[Rendered page images]
________________________

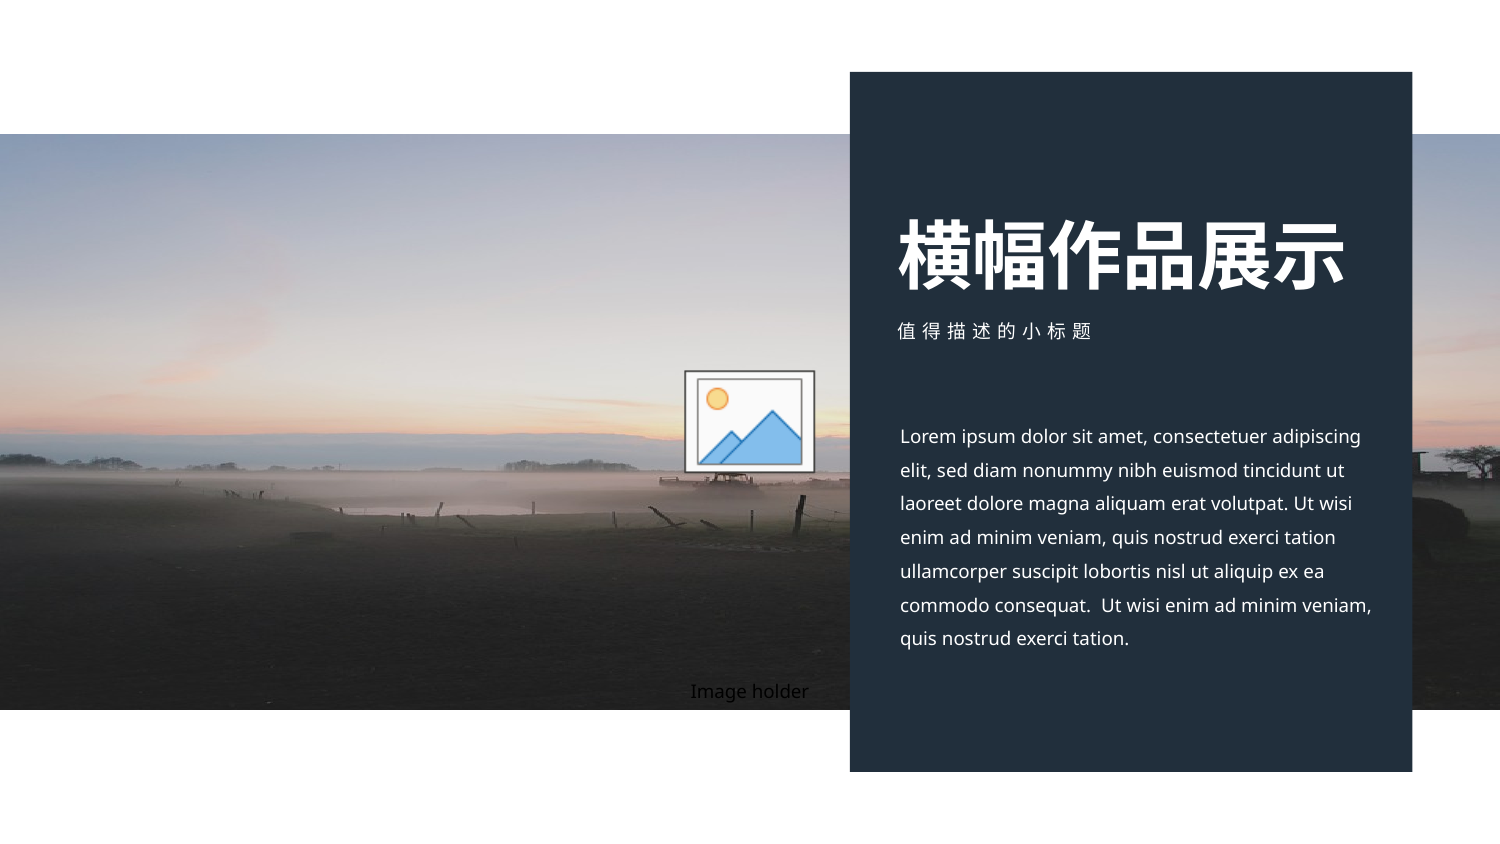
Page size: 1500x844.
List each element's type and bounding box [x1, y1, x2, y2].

text_box [848, 70, 1415, 132]
text_box [848, 719, 1415, 774]
picture [0, 134, 1500, 710]
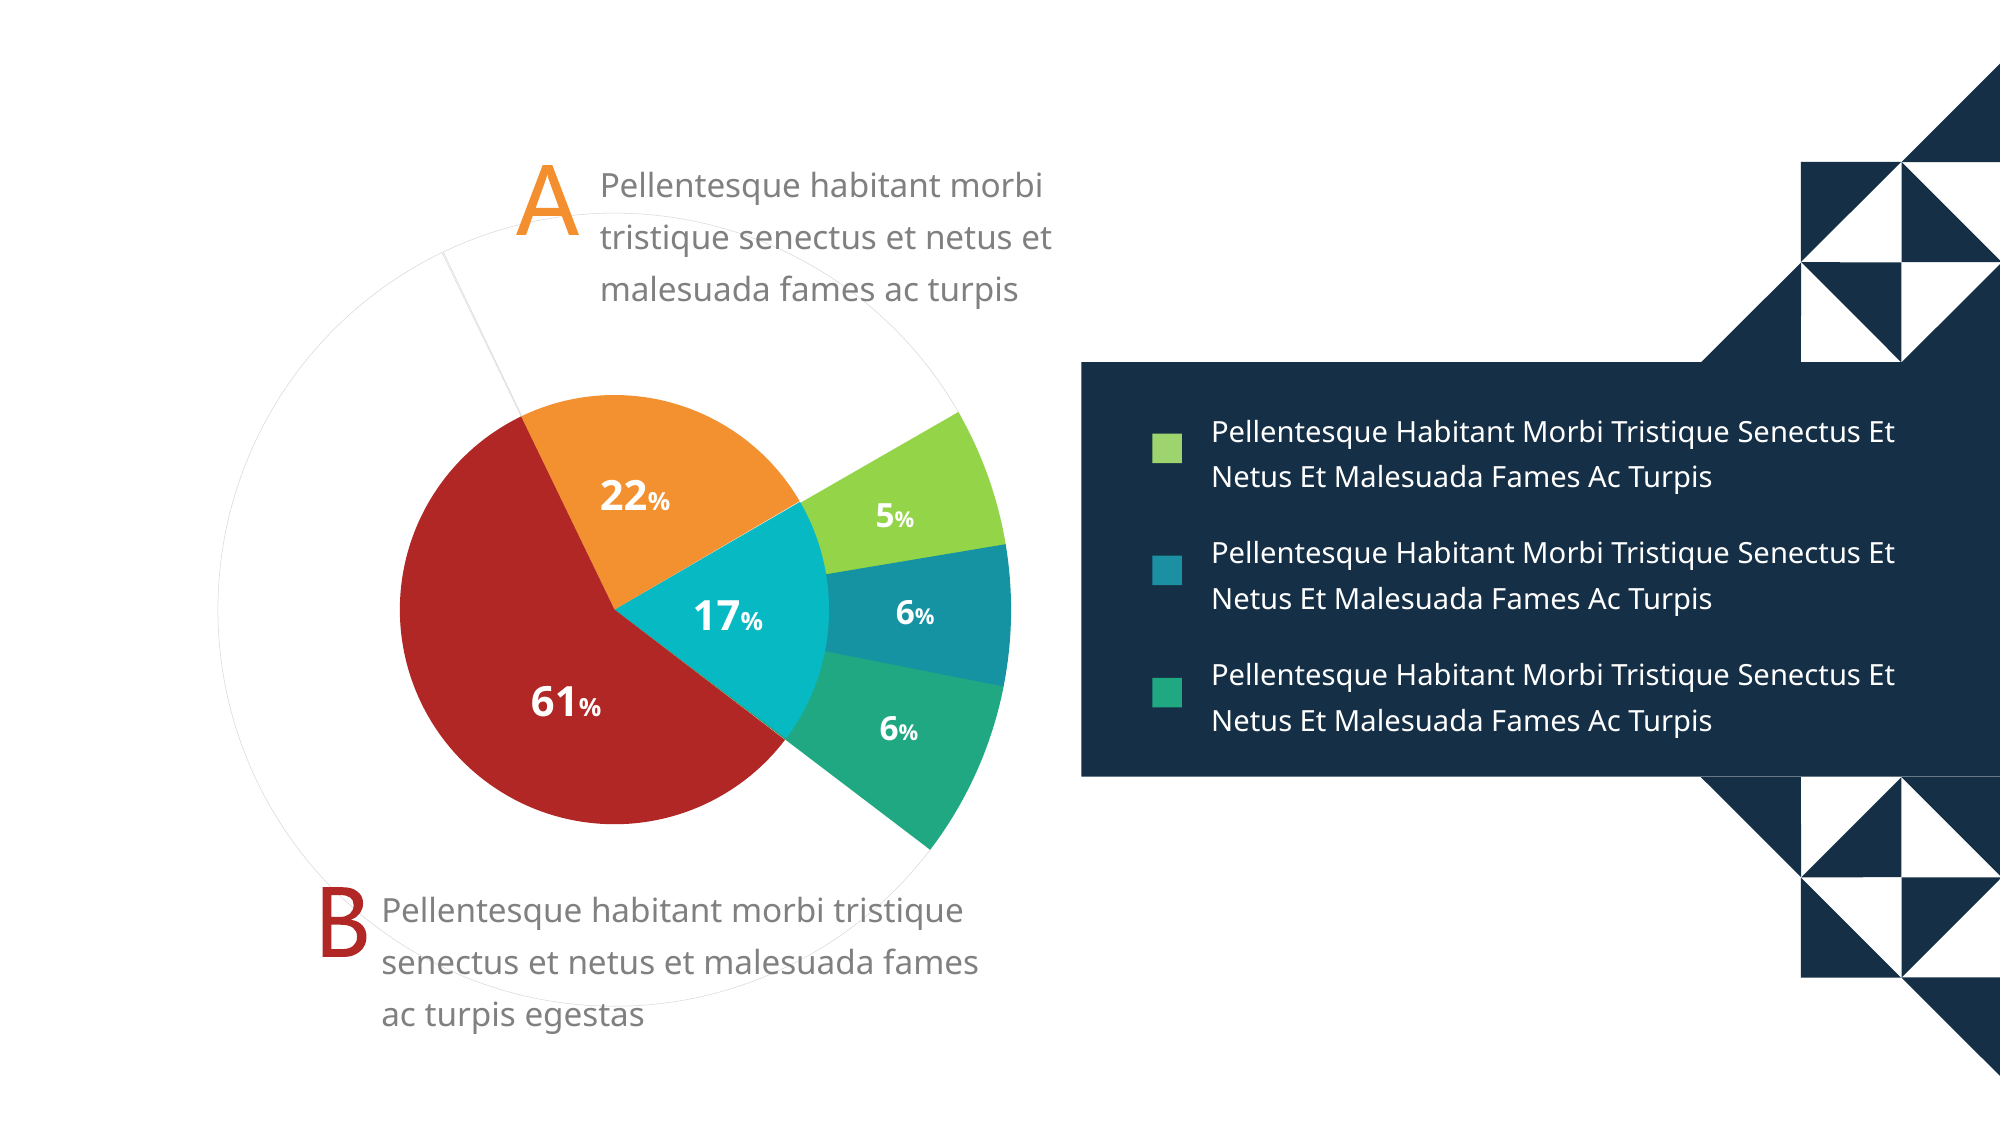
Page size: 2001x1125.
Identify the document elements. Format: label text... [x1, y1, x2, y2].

text_box [1799, 875, 1904, 979]
text_box [1903, 776, 2000, 876]
text_box [1902, 62, 2000, 164]
text_box [1698, 776, 1803, 877]
text_box [1900, 162, 2000, 264]
text_box [1151, 555, 1183, 586]
text_box [1799, 160, 1904, 265]
text_box Pellentesque habitant morbi tristique senectus et netus et malesuada fames ac turpis egestas [366, 1007, 1012, 1041]
text_box [1900, 876, 2000, 978]
text_box [1801, 261, 1903, 365]
text_box Pellentesque Habitant Morbi Tristique Senectus Et Netus Et Malesuada Fames Ac Turpis [1196, 638, 1959, 745]
text_box [1151, 677, 1183, 708]
text_box [1698, 263, 1803, 364]
text_box [524, 165, 571, 213]
text_box Pellentesque habitant morbi tristique senectus et netus et malesuada fames ac turpis [585, 145, 1143, 316]
text_box [1903, 264, 2000, 364]
text_box [1080, 361, 2000, 778]
text_box Pellentesque Habitant Morbi Tristique Senectus Et Netus Et Malesuada Fames Ac Turpis [1196, 395, 1959, 501]
text_box [1151, 433, 1183, 464]
text_box [1801, 774, 1903, 879]
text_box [217, 213, 1012, 1007]
text_box Pellentesque Habitant Morbi Tristique Senectus Et Netus Et Malesuada Fames Ac Turpis [1196, 516, 1959, 623]
text_box [1902, 976, 2000, 1078]
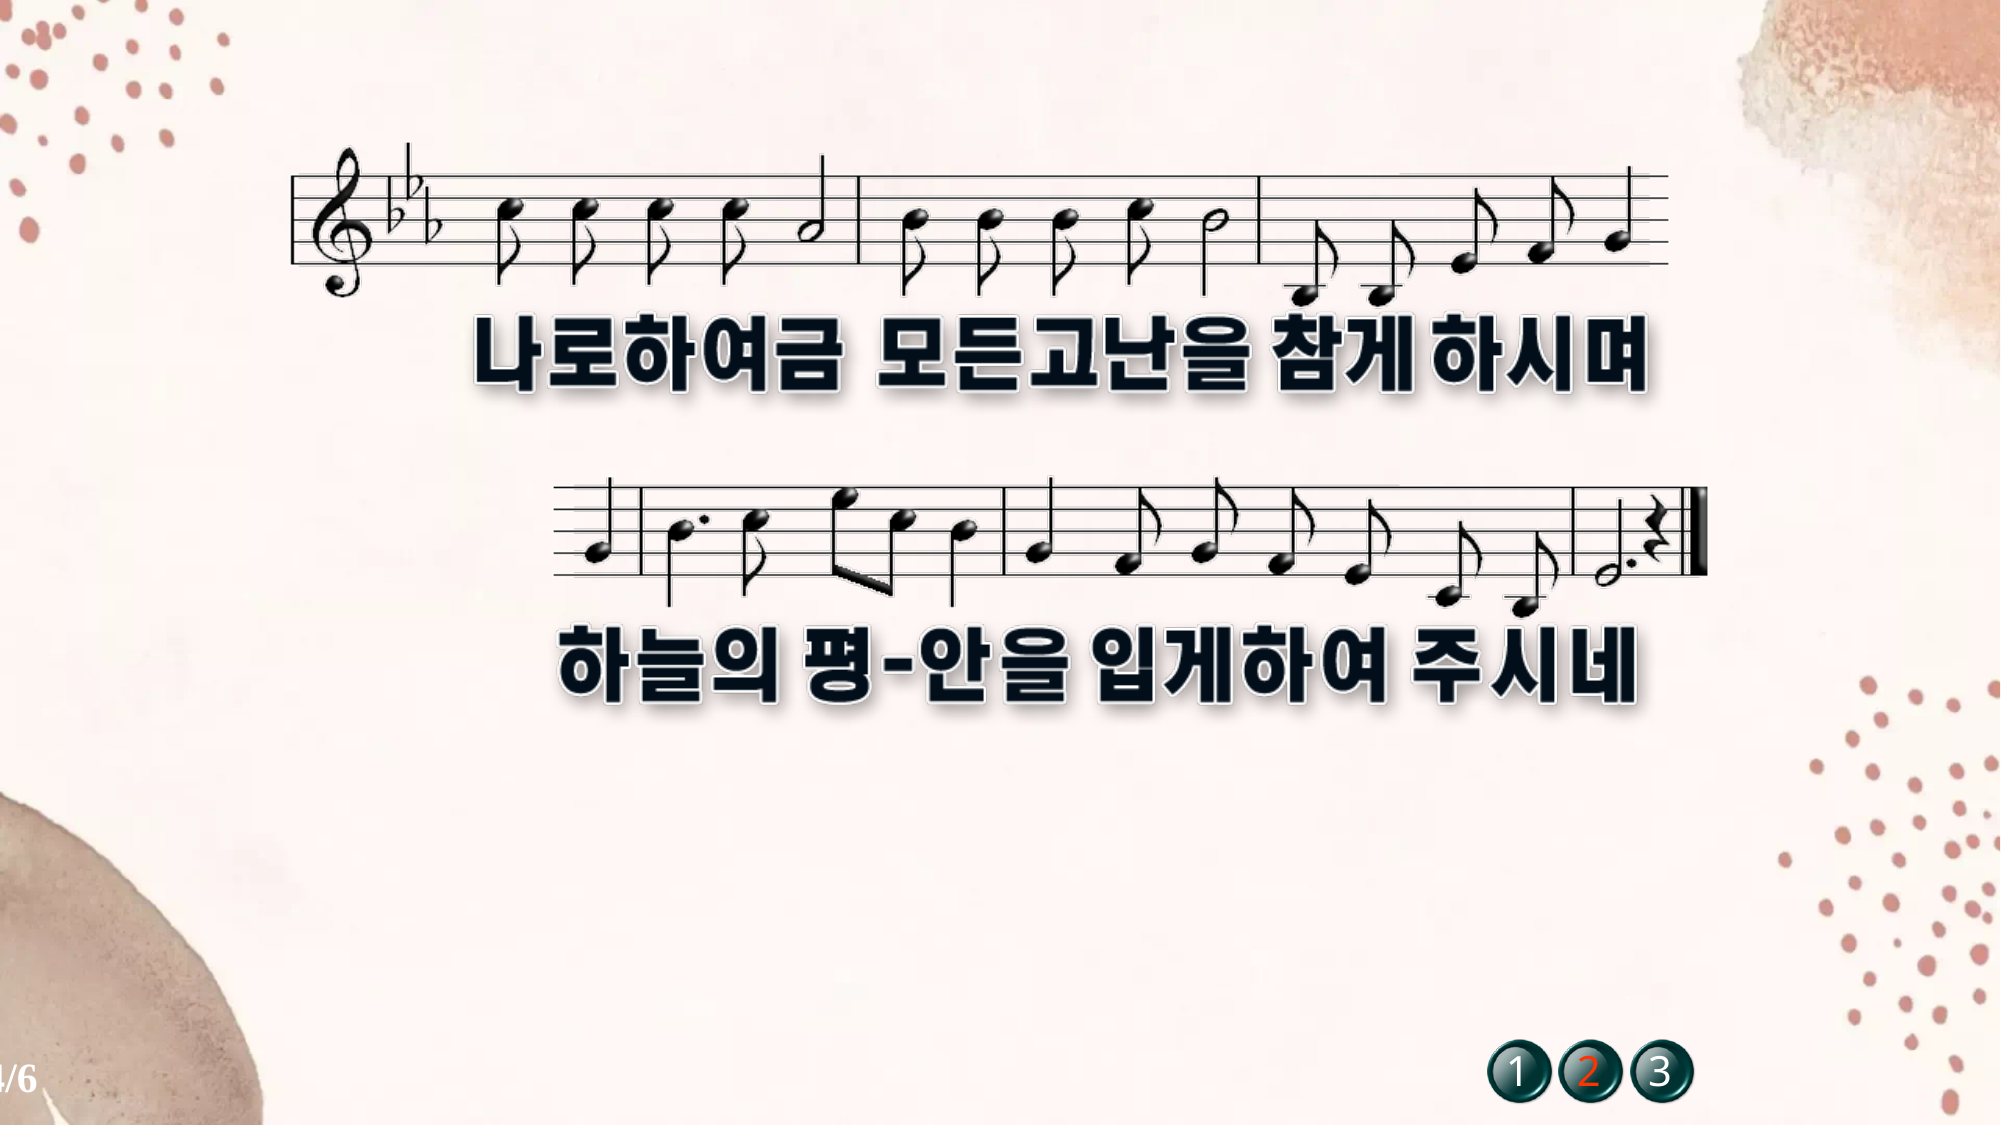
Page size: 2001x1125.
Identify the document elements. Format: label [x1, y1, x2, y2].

text_box [1555, 1035, 1626, 1106]
text_box [1484, 1035, 1555, 1106]
text_box [1627, 1035, 1697, 1106]
picture [0, 0, 2001, 1125]
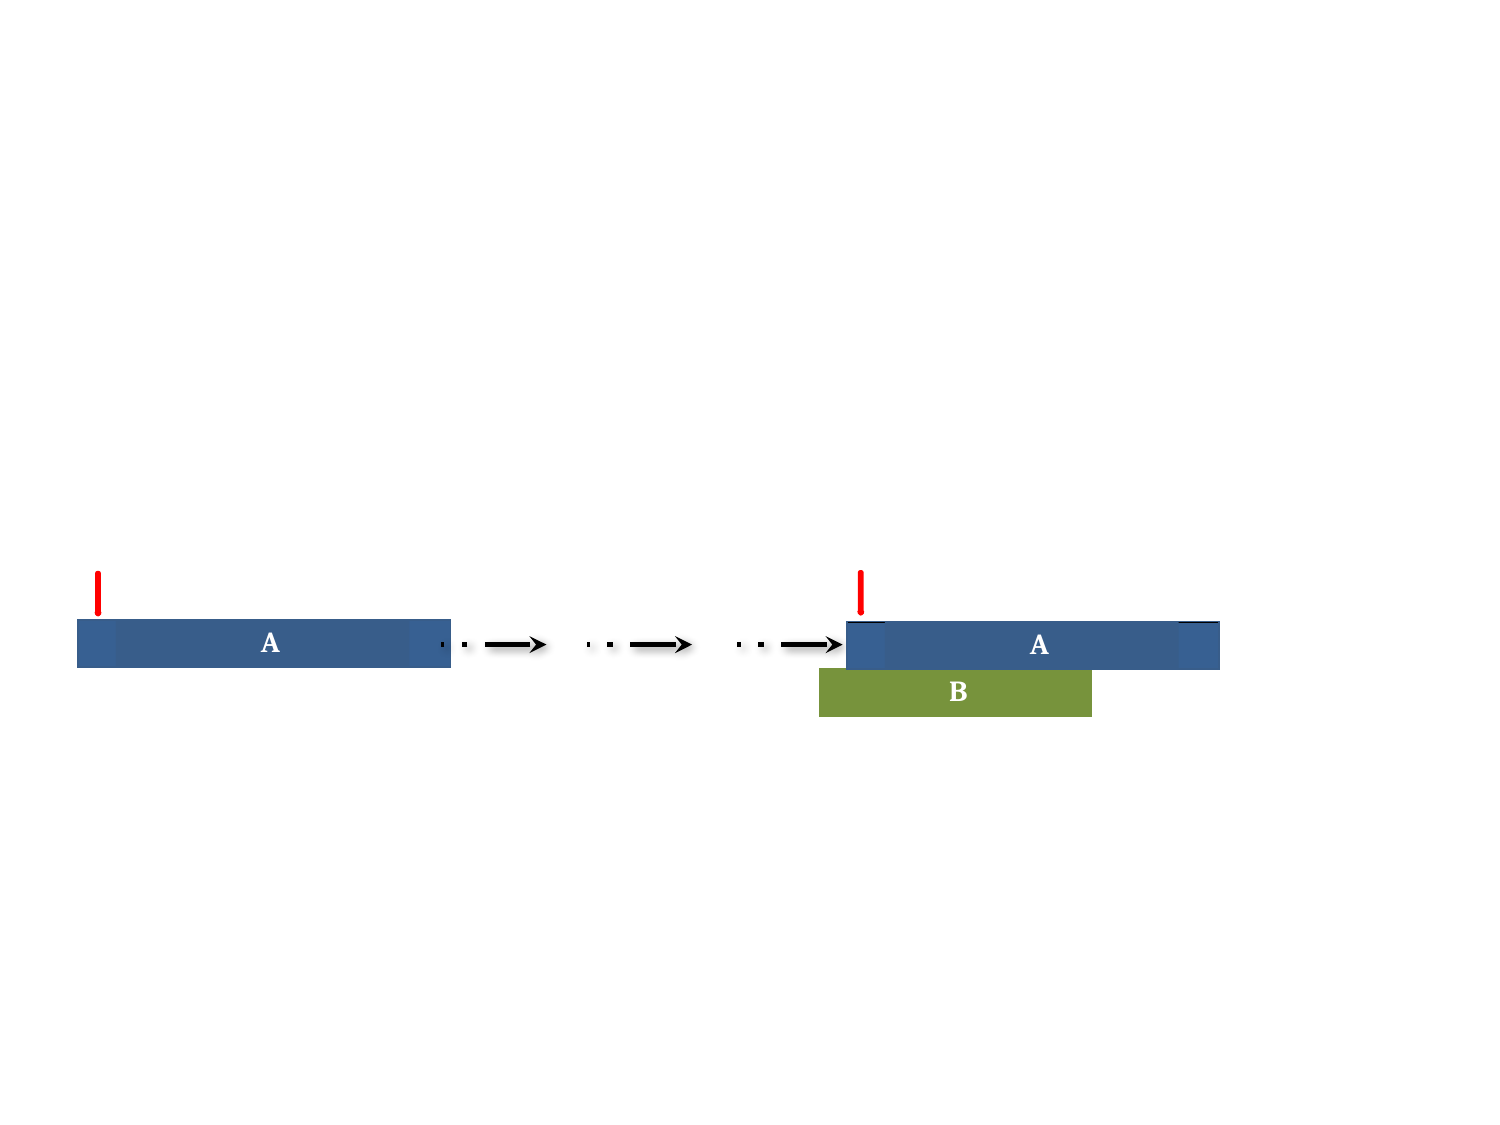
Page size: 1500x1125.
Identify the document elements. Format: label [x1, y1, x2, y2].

text_box [77, 571, 1220, 717]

________________________

## [Required work]
Show the lines of the records above that mention "size".

## [Output]
Page size: 1500x844.
Page size: 2001x1125.
Page size: 2001x1125.
Page size: 1500x1125.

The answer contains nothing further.